### WORK INSTRUCTIONS:
The answer should consist of each line from the data below that includes "releases".

### DATA TO EXAMINE:
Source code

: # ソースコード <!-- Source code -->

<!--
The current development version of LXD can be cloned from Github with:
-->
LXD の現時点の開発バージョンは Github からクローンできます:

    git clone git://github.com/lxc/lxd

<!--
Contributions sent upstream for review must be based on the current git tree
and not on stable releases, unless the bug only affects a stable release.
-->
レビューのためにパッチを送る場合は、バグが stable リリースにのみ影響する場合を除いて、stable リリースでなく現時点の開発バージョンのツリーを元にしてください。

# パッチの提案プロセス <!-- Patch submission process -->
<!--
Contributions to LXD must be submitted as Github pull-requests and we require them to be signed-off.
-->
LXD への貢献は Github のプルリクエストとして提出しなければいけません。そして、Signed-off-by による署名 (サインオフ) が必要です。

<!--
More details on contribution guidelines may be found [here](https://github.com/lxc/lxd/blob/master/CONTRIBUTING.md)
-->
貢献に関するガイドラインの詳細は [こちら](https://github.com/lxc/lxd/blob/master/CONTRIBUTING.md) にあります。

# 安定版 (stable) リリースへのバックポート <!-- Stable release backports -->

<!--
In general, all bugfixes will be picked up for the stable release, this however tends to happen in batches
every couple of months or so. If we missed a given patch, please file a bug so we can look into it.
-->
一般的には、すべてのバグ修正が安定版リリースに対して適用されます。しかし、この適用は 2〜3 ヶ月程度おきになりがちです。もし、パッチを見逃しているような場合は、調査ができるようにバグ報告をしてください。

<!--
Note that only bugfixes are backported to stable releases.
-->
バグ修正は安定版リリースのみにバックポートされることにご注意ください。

### ANSWER SECTION:
and not on stable releases, unless the bug only affects a stable release.
Note that only bugfixes are backported to stable releases.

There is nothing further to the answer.